Зов тревожит — на битву не опоздать. Крылья белые, кромка пера остра, встану в строй сотый раз, будто первый раз.
Тот, напротив — темней темноты в ночи́, а в зрачках бьётся ярость огнём свечи. Серным дымом, грехами насквозь пропах — одуряюще сладок смертельный страх. Не сдавалась, смотрела глаза в глаза.
Вольно мойрам кривые узлы вязать: пламя нежно коснулось — не обожгло, пропитало насквозь ядовитой мглой. Где же святость и свет? Только прах и боль, и видения: в них на двоих с тобой остывающий мир. Ну и пусть… и пусть — даже если над пропастью ляжет путь.
Опустить бы мечи, позабыть вражду, только сеча — не место для мирных дум. Избегая друг друга, других разя, понимали: нельзя... ничего нельзя — ни любить, ни убить.
Бой пошёл на спад. Паладины неправедный суд вершат: не за дело — за тайну преступных грёз покарать напоказ, наказать всерьёз.
Плеть свистела, рвала на лохмотья плоть. Изувеченным крыльям забыть полёт суждено. Антрацитовый и кармин белизну запятнали в единый миг. Задевая за острые сколы скал, переломанной куклой упасть в провал не живой и не мёртвой, скупым камням кровь до капли отдать обрекли меня.

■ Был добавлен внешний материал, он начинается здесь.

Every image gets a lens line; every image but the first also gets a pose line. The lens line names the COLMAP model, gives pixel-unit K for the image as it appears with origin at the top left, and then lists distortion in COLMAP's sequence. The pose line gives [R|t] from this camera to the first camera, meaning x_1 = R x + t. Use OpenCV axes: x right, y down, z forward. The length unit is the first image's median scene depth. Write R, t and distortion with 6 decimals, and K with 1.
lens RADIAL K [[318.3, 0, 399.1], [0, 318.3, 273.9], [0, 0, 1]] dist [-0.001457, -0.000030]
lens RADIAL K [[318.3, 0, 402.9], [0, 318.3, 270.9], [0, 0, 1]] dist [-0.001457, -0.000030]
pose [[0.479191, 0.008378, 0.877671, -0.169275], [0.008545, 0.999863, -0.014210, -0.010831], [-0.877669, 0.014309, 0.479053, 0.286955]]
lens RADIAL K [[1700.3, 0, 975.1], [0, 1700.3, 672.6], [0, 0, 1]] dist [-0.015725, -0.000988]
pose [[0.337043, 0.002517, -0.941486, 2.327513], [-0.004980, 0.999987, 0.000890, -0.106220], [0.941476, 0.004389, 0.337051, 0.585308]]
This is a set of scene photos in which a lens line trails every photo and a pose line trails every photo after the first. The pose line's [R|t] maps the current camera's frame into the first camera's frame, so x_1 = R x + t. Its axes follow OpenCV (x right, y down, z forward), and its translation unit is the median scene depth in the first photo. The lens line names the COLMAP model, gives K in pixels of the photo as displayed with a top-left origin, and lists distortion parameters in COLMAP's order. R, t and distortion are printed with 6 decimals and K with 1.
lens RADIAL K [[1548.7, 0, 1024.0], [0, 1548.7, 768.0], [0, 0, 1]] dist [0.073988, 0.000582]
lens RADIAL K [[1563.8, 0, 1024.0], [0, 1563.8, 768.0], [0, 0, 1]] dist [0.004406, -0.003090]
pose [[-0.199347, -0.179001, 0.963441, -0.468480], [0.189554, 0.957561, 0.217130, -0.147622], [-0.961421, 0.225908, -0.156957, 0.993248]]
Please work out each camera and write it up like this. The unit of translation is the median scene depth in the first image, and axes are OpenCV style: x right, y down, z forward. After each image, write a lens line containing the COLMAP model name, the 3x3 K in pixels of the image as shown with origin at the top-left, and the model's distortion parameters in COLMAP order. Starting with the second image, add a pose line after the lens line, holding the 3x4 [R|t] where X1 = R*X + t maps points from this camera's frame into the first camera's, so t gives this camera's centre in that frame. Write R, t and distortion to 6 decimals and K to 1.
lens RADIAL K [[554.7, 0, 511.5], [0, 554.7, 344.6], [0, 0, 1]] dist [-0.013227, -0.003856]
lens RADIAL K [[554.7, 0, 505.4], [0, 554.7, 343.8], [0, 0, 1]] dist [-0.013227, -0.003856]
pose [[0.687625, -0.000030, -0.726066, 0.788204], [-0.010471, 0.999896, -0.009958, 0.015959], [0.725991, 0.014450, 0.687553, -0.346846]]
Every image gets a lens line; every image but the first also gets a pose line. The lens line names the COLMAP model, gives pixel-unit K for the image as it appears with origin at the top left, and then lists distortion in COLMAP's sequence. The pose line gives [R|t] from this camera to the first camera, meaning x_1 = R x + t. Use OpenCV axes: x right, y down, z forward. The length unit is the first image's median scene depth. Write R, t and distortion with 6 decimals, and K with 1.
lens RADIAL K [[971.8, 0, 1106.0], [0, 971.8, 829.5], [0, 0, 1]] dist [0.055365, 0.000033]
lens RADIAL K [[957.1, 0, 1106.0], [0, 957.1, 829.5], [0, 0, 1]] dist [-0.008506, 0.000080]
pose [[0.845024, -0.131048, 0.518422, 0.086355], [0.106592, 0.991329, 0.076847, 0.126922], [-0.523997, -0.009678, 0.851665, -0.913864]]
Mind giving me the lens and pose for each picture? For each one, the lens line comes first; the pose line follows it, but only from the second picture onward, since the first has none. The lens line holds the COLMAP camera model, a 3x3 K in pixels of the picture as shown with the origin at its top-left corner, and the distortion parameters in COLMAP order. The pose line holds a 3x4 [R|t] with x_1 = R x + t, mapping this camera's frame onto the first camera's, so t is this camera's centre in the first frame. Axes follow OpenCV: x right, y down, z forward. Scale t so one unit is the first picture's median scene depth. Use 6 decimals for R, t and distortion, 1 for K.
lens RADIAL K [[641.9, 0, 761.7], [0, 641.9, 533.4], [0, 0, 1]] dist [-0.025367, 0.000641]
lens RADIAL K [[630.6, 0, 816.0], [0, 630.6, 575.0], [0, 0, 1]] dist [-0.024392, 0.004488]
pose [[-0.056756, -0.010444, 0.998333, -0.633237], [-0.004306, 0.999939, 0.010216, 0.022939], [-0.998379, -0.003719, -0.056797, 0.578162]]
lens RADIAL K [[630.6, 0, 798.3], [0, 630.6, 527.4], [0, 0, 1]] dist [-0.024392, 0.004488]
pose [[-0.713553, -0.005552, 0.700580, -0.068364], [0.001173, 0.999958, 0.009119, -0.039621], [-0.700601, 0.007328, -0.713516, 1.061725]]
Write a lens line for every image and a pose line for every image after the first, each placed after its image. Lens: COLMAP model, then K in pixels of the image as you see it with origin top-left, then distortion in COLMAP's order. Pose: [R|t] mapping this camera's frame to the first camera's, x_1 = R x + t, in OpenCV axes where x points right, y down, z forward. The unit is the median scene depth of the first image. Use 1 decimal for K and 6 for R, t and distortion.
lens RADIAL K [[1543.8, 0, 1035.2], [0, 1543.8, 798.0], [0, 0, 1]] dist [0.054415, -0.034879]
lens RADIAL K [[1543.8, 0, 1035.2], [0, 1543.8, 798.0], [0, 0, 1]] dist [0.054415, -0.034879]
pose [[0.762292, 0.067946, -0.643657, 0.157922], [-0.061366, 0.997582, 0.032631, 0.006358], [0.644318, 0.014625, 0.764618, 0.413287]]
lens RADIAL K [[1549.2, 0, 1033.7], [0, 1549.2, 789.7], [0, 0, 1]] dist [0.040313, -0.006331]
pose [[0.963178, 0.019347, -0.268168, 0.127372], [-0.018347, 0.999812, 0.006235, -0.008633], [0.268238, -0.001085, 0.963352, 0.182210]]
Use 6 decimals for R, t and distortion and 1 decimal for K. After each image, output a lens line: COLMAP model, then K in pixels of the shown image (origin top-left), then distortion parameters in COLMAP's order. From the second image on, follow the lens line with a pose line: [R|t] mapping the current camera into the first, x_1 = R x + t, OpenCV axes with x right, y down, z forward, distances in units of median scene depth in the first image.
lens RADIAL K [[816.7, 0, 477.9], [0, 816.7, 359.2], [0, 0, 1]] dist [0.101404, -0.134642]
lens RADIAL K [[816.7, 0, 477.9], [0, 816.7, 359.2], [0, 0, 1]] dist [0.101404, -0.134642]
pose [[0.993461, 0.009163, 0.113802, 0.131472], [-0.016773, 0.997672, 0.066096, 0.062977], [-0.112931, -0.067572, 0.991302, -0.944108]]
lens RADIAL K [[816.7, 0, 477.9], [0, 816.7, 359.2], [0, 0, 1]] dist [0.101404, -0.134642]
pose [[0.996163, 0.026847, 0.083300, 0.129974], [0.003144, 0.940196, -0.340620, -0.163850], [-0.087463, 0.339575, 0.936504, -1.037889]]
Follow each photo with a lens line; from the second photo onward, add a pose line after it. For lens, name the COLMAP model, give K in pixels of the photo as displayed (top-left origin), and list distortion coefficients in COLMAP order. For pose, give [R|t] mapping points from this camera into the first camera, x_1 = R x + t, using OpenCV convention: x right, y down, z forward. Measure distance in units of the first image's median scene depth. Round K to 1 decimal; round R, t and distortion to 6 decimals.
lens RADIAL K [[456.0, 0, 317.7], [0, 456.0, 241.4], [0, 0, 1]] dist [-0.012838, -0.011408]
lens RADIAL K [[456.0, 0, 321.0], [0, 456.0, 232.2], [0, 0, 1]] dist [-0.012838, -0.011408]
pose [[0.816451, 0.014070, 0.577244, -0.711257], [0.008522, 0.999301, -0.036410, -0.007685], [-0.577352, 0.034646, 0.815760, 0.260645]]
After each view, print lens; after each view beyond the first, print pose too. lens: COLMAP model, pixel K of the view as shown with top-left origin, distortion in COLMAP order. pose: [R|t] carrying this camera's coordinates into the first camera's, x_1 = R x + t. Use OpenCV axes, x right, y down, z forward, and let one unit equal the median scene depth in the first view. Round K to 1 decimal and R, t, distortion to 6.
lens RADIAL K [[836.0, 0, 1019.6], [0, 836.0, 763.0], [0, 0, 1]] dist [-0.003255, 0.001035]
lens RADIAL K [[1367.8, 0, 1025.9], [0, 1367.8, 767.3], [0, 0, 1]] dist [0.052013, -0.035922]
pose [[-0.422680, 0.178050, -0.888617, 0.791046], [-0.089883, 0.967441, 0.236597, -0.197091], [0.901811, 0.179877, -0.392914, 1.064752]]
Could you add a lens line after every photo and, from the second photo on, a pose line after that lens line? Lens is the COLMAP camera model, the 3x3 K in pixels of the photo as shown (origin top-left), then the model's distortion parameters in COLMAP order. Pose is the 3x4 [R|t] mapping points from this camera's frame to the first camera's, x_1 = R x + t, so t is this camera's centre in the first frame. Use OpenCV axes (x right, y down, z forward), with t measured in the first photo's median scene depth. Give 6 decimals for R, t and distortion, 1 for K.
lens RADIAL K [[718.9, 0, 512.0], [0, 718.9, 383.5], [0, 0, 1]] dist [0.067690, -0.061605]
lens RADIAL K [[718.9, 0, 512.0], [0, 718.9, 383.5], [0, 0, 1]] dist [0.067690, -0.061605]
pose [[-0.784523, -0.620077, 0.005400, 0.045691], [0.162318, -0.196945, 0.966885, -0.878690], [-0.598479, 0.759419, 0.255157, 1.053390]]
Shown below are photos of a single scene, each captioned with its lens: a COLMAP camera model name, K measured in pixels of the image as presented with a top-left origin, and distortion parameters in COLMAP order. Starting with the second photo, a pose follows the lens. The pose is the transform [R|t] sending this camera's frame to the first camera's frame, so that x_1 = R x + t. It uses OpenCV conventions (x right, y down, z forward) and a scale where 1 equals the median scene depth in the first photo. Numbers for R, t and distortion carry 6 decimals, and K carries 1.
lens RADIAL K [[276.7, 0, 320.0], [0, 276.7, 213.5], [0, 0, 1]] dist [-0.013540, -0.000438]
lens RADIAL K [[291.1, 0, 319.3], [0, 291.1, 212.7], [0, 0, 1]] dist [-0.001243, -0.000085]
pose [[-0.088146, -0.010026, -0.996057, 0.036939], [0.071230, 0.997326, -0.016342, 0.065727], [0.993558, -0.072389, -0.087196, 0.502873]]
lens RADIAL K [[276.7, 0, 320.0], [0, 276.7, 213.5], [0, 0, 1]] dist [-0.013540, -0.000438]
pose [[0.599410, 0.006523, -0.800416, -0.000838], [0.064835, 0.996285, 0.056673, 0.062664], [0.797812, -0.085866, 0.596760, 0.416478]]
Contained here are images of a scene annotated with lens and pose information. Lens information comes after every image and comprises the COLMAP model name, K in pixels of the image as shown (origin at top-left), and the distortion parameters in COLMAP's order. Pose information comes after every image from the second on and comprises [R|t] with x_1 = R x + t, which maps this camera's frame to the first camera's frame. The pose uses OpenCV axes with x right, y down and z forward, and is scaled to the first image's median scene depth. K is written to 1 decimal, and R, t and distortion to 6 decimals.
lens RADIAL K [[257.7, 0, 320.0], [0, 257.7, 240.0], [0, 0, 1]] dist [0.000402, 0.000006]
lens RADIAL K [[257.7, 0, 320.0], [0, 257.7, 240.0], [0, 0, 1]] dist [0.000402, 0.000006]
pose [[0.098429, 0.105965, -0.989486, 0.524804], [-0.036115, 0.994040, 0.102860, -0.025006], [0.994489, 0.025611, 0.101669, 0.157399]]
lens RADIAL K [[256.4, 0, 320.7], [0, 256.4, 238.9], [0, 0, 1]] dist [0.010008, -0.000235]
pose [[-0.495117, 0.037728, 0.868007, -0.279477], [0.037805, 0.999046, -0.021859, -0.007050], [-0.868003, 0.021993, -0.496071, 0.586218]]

Разве знала, что мстительней зла добро?
Стал гробницей в ущелье холодный грот.
В вышине, силуэтом на фоне звёзд — раскаяние, скорбь и немой вопрос — не моля, не кляня, лишь даруя сны, понимая, что оба обречены, будет ждать до скончания лун и солнц неприкаянным в вечности верным псом.
Эт старинное, детское практически) какая же девочка про любофф ангела и демона не писала в дневничке?!